**課題について:** 観音寺の由緒に関する本文のうち、「観音寺開基とされる横河次太夫」で始まり「指定文化財に指定されている。」までの部分を、「船大将」を「水軍の将」に改めて書き直してください。

**本文:**

◇ ◇ ◇

補陀山観音寺は文永4年(1267)の創建とされ、当時は南海山法船寺と称していました。嘉吉2年(1442)5月に瓦葺き本堂を領主小川正辰が再興し、浦陀山観音寺と称しました。(観音寺棟札に記載)
更に文明4年(1472)横河公孝公が京都建仁寺より龍洲和尚を迎え、再建されました。文禄2年(1593)10月に横河次太夫重陳公が京都妙心寺より天巌清長禅師を請いて開山とし、現在の補陀山観音寺と名を改めました。その後幾度も再建、修復を繰り返し、平成5年(1993)に第19代目住職、瑞岩守正禅師によって鉄筋3階建の本堂が再建された。現在は第20代目神足豊光が住職を務めている。
創建当時より安座され、二度に渡る二見村の大火災の際も焼失しなかったことより火防観世音菩薩と呼ばれ、信仰されている。全長約1メートルの木造で右手に蓮華を持ち、優しい面立ちが特長である。ただし、ご本尊は秘仏となっており、33年に一度のみ御開帳となっている。
次回御開帳は2026年となっています。
観音寺開基とされる横河次太夫重陳公は天正11年(1583)9月3日生まれ。父は重定といい、三木合戦の折、羽柴秀吉軍の侵攻より二見村の住人の命を守ったとされる人物。次太夫重陳公は慶長6年(1601)16才の時、姫路城主池田輝政公家臣中村主殿助正勝に仕え、船大将として水夫百余名を従えた。慶長19年(1614)大坂冬の陣では伯楽渕の砦において守将平子主膳正貞詮を討ち取り一番槍の功績により、徳川家康公より感状を賜った。(複製観音寺所有)
その後寛永元年(1624)大坂城再建に際し、備前犬嶋より縦4間(8m)、横8間(16m)の巨石を運びだし桜門に据えた。現在も既存し、大阪城最大の石垣となっている。数々の功績を残すが、慶安2年(1649)1月19日鳥取で没する。遺言により遺骸は観音寺に送られ葬られた。次太夫重陳公の功績は第3代目住職雲南清良禅師により墓碑に刻まれ、その墓碑は明石市指定文化財に指定されている。
観音寺は播磨西国第27番札所に指定されている。播磨西国観音霊場を定められた常光寺南室禅師より賜りし、御詠歌の木版が残っている。

◇ ◇ ◇

データセットの抜粋:
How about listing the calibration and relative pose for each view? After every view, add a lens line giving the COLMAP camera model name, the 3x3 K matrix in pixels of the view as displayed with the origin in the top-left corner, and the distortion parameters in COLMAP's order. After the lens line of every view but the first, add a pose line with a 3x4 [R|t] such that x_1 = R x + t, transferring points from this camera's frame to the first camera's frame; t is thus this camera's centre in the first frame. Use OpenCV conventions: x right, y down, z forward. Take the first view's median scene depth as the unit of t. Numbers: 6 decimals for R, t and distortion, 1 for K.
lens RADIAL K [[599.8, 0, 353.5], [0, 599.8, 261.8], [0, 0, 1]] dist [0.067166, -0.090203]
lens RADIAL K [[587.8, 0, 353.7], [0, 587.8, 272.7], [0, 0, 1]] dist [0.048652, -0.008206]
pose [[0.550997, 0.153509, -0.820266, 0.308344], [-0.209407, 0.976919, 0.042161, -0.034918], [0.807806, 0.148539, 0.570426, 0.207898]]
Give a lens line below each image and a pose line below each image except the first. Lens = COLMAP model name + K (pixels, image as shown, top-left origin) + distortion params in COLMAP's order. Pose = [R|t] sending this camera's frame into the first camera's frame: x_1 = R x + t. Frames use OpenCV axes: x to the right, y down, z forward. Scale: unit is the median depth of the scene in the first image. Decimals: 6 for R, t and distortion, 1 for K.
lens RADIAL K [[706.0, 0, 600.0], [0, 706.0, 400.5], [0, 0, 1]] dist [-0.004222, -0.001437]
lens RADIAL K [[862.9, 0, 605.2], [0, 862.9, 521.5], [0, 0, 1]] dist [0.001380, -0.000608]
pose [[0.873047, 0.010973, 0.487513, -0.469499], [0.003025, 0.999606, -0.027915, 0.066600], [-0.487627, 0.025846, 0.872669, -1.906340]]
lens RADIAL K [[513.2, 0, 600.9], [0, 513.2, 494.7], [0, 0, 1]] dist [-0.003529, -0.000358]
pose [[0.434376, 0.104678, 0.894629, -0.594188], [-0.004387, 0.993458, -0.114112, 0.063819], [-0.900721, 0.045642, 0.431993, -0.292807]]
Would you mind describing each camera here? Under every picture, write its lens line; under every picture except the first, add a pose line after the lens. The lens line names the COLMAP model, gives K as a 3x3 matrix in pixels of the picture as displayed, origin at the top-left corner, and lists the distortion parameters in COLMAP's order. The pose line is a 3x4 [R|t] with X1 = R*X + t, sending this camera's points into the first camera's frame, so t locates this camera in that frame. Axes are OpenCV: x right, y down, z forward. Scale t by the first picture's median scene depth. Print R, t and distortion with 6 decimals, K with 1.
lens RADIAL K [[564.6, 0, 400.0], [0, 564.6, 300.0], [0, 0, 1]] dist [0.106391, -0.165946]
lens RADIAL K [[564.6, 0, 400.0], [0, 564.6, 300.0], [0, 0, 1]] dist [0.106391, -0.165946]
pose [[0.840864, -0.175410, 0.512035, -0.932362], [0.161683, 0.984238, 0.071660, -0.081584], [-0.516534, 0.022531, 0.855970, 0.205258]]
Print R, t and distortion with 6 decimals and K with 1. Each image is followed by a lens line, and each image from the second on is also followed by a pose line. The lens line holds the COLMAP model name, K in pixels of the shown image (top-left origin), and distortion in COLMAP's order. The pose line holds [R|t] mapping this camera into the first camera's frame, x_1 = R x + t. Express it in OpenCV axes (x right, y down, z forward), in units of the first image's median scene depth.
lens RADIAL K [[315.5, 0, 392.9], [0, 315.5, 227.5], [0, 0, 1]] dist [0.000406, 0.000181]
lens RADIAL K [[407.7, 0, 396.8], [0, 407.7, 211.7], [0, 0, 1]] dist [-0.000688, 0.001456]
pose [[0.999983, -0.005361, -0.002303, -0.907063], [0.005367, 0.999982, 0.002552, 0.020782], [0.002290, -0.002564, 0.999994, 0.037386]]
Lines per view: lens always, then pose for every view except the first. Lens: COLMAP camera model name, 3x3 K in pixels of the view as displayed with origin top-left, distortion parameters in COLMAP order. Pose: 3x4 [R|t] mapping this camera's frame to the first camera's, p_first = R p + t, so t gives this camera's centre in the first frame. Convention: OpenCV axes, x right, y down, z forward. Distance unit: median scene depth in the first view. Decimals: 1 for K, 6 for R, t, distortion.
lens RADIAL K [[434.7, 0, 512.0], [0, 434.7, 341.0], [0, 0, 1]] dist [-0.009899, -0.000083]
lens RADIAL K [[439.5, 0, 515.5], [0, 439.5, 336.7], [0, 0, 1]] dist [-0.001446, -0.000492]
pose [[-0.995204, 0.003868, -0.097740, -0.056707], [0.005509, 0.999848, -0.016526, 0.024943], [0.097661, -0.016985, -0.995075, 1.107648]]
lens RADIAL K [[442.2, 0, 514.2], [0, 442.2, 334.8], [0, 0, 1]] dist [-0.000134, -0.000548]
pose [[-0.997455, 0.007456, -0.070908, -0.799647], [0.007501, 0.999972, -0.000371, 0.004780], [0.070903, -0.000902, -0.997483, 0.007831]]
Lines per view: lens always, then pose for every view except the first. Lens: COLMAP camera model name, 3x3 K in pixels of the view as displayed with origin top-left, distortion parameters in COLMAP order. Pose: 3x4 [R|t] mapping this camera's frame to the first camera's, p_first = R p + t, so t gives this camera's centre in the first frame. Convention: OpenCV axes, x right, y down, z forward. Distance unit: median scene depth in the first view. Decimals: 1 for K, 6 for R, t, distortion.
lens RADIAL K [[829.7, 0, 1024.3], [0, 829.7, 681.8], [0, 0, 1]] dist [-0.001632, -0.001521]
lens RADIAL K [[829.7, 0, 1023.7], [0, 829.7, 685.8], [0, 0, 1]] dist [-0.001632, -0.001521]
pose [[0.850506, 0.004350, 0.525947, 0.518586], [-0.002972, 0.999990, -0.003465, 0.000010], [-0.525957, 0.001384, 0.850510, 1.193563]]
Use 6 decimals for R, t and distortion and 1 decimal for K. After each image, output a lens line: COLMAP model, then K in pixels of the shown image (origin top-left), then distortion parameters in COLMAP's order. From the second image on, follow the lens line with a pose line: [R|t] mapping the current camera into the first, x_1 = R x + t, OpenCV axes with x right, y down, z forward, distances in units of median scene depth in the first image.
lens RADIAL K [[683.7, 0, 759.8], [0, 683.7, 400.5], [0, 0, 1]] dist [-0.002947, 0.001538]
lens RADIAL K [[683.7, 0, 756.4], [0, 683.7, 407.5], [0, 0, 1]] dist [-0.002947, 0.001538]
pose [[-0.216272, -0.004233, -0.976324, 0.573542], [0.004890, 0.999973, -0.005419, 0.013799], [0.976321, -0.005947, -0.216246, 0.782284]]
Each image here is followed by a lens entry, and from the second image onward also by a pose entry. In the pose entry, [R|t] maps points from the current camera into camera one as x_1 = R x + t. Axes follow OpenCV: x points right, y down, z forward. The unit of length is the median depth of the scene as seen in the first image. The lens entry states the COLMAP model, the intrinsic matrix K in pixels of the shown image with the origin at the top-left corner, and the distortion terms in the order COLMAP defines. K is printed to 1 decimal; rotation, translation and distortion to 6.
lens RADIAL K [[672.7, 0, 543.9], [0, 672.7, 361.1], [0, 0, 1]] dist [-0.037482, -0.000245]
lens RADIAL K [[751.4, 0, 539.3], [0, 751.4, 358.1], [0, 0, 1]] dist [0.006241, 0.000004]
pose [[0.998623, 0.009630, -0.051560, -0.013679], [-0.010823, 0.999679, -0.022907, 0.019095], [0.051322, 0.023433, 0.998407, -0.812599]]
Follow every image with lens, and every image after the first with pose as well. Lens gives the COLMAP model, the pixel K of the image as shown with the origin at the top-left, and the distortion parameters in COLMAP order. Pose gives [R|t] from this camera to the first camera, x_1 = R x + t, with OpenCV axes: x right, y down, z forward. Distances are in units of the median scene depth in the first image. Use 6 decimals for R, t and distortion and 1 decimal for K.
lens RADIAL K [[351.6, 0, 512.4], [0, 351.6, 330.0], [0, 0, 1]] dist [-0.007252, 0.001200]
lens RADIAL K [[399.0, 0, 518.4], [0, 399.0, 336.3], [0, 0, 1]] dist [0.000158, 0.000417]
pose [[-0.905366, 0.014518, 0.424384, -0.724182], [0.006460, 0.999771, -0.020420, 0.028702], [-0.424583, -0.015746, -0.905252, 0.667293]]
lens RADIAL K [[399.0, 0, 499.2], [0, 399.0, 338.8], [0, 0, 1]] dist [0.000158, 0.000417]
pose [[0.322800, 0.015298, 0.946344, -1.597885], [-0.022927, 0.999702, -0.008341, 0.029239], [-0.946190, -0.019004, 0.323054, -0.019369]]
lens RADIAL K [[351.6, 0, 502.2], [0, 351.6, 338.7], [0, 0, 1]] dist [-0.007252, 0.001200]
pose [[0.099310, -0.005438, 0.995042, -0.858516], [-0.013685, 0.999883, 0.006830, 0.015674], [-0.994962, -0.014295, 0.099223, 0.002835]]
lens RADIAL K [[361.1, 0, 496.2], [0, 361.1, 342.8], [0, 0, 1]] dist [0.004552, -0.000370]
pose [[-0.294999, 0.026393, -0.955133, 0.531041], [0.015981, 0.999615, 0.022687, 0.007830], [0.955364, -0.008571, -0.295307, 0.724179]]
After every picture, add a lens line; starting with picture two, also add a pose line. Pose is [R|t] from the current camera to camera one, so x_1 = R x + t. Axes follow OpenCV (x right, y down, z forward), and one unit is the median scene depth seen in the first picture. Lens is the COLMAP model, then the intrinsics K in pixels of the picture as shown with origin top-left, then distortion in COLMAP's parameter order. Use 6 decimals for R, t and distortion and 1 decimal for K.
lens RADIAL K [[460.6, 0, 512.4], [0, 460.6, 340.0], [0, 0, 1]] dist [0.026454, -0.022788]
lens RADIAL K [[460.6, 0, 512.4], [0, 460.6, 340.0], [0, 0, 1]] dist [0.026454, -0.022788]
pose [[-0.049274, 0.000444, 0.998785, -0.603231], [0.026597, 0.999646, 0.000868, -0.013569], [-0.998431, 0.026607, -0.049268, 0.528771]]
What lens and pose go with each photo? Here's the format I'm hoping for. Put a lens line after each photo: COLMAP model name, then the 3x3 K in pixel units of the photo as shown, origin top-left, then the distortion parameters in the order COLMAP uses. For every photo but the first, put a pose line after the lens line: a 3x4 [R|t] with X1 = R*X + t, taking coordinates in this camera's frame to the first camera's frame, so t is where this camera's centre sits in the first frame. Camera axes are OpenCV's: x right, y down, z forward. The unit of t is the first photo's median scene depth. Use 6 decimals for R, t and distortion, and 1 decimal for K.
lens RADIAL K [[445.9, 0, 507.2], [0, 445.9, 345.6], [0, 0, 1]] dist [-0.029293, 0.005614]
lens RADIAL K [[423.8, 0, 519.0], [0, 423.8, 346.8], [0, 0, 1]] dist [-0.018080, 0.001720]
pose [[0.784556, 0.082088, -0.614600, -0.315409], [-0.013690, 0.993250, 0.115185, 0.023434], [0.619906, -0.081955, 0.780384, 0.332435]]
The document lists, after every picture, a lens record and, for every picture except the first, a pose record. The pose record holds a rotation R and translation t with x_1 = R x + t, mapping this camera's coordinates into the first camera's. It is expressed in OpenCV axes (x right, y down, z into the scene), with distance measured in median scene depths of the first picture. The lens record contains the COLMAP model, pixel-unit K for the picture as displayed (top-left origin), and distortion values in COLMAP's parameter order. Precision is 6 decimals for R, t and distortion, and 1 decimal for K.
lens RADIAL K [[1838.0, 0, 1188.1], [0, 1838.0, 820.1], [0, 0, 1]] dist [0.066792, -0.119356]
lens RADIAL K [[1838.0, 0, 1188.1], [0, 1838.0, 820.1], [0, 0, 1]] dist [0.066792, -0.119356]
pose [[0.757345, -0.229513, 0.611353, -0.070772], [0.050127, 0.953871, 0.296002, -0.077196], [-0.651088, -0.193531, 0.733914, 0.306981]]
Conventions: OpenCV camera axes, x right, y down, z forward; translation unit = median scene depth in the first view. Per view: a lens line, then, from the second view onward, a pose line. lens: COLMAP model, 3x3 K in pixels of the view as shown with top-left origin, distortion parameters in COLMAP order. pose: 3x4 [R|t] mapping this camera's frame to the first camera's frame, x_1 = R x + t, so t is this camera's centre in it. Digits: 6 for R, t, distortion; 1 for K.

◇ ◇ ◇

**解答例:**
観音寺開基とされる横河次太夫重陳公は天正11年(1583)9月3日生まれ。父は重定といい、三木合戦の折、羽柴秀吉軍の侵攻より二見村の住人の命を守ったとされる人物。次太夫重陳公は慶長6年(1601)16才の時、姫路城主池田輝政公家臣中村主殿助正勝に仕え、水軍の将として水夫百余名を従えた。慶長19年(1614)大坂冬の陣では伯楽渕の砦において守将平子主膳正貞詮を討ち取り一番槍の功績により、徳川家康公より感状を賜った。(複製観音寺所有)
その後寛永元年(1624)大坂城再建に際し、備前犬嶋より縦4間(8m)、横8間(16m)の巨石を運びだし桜門に据えた。現在も既存し、大阪城最大の石垣となっている。数々の功績を残すが、慶安2年(1649)1月19日鳥取で没する。遺言により遺骸は観音寺に送られ葬られた。次太夫重陳公の功績は第3代目住職雲南清良禅師により墓碑に刻まれ、その墓碑は明石市指定文化財に指定されている。